**About this task**
From the entries below, pull out each line where "CROSS" appears.

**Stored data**
------------------------------
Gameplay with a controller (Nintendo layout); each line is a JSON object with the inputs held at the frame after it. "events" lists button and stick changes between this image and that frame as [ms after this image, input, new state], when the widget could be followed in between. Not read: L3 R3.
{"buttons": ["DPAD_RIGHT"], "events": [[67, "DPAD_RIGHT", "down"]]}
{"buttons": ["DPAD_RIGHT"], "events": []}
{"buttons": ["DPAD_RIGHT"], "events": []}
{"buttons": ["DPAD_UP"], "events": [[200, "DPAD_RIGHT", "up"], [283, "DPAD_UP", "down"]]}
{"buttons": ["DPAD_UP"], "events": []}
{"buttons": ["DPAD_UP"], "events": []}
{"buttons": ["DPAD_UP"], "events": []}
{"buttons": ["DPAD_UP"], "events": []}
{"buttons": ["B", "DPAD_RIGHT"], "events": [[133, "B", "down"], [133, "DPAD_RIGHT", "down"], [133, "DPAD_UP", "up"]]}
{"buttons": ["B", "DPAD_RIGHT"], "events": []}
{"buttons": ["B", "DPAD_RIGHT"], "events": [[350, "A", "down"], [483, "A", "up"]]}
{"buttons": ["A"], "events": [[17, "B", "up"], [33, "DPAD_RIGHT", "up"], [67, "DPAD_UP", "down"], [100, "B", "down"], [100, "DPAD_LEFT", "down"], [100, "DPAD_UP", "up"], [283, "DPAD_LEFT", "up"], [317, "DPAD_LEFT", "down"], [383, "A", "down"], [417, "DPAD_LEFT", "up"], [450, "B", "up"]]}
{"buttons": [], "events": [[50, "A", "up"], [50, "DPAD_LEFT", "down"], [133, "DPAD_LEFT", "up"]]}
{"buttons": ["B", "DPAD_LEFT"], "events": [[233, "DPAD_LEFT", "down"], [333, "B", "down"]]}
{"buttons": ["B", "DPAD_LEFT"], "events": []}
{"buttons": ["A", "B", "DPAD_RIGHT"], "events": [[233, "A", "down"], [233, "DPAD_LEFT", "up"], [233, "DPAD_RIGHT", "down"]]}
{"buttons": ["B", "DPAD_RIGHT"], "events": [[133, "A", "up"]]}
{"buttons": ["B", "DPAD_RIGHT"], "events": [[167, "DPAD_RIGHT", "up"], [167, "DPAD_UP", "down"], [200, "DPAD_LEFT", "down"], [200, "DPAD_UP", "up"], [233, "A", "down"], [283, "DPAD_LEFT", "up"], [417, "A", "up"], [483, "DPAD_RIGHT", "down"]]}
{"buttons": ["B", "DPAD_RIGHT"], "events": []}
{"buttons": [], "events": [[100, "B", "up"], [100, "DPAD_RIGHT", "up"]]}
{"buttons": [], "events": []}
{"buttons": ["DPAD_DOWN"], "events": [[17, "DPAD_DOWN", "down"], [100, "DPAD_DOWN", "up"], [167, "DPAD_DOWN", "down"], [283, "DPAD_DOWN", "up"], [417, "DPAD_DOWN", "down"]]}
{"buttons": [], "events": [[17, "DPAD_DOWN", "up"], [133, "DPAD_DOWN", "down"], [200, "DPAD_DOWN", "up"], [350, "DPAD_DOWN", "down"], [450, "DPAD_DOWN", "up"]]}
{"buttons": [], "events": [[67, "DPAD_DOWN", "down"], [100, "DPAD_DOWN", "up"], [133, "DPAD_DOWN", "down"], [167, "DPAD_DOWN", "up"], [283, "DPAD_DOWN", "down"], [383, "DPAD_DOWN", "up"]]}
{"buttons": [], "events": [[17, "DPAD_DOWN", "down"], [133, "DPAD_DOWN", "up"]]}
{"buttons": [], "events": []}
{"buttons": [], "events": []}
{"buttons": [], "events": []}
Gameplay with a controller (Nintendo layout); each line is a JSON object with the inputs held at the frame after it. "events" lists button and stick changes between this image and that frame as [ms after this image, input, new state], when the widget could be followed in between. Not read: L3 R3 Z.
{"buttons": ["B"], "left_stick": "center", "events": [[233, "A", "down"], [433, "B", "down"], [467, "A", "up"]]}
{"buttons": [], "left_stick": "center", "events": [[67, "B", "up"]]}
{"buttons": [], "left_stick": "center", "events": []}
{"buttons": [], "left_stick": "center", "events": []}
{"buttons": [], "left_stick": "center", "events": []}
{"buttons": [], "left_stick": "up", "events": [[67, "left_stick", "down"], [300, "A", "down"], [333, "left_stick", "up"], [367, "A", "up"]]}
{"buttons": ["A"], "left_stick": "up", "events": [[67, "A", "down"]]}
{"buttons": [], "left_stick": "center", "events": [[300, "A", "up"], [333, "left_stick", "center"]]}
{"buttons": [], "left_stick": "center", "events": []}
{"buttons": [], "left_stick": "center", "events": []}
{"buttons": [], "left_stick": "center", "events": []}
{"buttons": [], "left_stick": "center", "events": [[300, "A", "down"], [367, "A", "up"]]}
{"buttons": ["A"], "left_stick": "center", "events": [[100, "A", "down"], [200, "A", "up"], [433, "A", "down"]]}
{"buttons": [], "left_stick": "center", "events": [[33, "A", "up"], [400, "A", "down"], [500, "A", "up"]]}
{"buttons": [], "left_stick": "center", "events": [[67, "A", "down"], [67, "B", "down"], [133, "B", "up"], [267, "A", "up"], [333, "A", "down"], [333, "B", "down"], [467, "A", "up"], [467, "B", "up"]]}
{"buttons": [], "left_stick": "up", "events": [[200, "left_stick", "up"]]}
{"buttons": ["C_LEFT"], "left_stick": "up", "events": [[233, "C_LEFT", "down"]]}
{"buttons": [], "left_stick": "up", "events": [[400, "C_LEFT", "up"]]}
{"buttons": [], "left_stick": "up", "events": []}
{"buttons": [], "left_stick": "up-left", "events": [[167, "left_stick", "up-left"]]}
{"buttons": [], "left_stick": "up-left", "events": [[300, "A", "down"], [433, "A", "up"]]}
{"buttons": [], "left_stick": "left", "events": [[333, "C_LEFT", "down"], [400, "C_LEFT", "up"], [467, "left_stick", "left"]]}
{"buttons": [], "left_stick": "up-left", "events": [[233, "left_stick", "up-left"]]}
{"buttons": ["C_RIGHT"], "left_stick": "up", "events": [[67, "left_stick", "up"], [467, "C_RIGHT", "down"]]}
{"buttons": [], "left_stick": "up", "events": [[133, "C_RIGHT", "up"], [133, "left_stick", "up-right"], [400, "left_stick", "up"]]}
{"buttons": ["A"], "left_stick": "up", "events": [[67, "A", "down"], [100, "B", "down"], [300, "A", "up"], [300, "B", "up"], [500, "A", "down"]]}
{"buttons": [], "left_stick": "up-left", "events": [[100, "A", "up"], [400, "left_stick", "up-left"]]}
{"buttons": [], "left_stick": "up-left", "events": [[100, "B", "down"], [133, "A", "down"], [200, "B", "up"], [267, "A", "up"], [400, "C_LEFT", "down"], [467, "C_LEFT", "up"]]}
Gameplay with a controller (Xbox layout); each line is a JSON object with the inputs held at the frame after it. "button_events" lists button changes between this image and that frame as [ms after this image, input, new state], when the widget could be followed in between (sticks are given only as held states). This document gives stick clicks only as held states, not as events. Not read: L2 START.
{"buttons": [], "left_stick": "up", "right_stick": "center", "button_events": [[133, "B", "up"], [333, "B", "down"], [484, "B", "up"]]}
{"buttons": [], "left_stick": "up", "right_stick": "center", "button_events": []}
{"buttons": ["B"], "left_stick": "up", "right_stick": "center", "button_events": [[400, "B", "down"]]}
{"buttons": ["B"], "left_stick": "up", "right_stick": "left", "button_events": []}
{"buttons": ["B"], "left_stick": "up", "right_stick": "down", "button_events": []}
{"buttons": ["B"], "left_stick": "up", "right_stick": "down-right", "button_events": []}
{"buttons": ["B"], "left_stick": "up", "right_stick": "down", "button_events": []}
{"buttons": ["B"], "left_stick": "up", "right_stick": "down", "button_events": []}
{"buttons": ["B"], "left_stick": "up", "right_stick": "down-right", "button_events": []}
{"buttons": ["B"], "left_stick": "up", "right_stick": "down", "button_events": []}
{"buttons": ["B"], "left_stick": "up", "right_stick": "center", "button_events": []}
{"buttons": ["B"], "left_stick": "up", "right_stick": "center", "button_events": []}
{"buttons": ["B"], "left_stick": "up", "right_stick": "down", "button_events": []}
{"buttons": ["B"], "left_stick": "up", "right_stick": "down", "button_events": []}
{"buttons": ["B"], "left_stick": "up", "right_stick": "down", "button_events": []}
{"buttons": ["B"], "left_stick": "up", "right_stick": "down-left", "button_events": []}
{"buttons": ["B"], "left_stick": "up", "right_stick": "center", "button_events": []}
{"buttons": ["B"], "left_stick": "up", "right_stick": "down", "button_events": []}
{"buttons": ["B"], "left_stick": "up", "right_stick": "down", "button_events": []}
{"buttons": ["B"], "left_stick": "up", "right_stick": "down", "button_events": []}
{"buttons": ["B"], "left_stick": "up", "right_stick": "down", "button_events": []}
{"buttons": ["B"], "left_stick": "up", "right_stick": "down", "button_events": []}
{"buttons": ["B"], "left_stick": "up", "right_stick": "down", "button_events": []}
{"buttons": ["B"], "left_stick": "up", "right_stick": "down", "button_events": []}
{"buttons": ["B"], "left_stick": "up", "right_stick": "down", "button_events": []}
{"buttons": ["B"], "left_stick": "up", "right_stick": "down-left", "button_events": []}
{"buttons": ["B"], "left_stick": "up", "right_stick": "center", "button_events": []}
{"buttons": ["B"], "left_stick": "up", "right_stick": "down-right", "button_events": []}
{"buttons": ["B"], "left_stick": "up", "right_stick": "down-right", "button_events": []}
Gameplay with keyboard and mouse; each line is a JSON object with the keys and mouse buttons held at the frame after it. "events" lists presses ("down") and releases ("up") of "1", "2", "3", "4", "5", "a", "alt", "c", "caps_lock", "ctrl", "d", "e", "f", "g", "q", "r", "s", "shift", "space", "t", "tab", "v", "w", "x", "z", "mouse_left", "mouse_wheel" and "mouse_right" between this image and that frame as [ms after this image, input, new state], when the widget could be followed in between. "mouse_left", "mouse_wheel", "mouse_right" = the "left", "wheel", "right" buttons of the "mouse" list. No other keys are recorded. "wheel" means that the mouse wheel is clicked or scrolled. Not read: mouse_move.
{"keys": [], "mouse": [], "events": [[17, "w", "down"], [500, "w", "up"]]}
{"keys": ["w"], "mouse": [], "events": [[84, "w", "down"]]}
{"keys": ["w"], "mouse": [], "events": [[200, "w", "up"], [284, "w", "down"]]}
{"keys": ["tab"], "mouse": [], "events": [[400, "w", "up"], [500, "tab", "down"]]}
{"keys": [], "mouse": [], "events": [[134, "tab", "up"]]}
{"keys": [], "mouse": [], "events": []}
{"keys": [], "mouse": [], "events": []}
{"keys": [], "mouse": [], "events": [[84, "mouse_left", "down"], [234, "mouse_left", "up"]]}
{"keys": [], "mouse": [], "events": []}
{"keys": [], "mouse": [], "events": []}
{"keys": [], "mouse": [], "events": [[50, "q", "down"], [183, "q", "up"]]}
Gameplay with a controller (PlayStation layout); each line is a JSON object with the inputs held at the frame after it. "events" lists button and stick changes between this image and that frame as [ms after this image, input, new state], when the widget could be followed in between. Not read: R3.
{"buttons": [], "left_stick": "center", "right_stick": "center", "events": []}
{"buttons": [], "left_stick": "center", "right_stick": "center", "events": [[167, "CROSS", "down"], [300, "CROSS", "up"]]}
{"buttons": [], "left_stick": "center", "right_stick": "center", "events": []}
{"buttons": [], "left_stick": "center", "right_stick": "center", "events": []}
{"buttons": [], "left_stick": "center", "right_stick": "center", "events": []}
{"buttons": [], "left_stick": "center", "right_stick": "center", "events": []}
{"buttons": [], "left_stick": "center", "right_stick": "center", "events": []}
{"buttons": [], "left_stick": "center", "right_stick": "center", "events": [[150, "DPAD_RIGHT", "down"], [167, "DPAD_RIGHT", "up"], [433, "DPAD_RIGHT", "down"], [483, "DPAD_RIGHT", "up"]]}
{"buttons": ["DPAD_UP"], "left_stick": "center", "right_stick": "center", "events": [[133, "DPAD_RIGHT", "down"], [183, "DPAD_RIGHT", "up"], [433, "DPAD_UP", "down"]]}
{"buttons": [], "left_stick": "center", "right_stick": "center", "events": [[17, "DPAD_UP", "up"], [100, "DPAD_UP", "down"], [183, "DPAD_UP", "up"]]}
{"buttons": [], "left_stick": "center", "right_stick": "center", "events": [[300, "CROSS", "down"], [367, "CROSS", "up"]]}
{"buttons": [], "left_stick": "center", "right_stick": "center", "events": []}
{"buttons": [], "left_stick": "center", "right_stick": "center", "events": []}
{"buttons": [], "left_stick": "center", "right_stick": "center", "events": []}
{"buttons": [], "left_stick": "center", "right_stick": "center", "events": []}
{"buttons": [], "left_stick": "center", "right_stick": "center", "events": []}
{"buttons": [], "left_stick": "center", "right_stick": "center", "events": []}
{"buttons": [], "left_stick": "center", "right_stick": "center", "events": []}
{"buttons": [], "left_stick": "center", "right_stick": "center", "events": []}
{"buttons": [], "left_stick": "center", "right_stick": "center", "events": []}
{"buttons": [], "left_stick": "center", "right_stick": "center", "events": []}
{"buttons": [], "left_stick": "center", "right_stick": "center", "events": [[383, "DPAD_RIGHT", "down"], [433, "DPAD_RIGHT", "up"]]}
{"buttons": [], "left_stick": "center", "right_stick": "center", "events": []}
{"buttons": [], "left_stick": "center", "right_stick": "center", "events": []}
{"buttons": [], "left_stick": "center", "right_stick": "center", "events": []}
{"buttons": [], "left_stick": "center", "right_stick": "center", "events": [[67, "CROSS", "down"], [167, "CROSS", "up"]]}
------------------------------
**Exercise solution**
{"buttons": [], "left_stick": "center", "right_stick": "center", "events": [[167, "CROSS", "down"], [300, "CROSS", "up"]]}
{"buttons": [], "left_stick": "center", "right_stick": "center", "events": [[300, "CROSS", "down"], [367, "CROSS", "up"]]}
{"buttons": [], "left_stick": "center", "right_stick": "center", "events": [[67, "CROSS", "down"], [167, "CROSS", "up"]]}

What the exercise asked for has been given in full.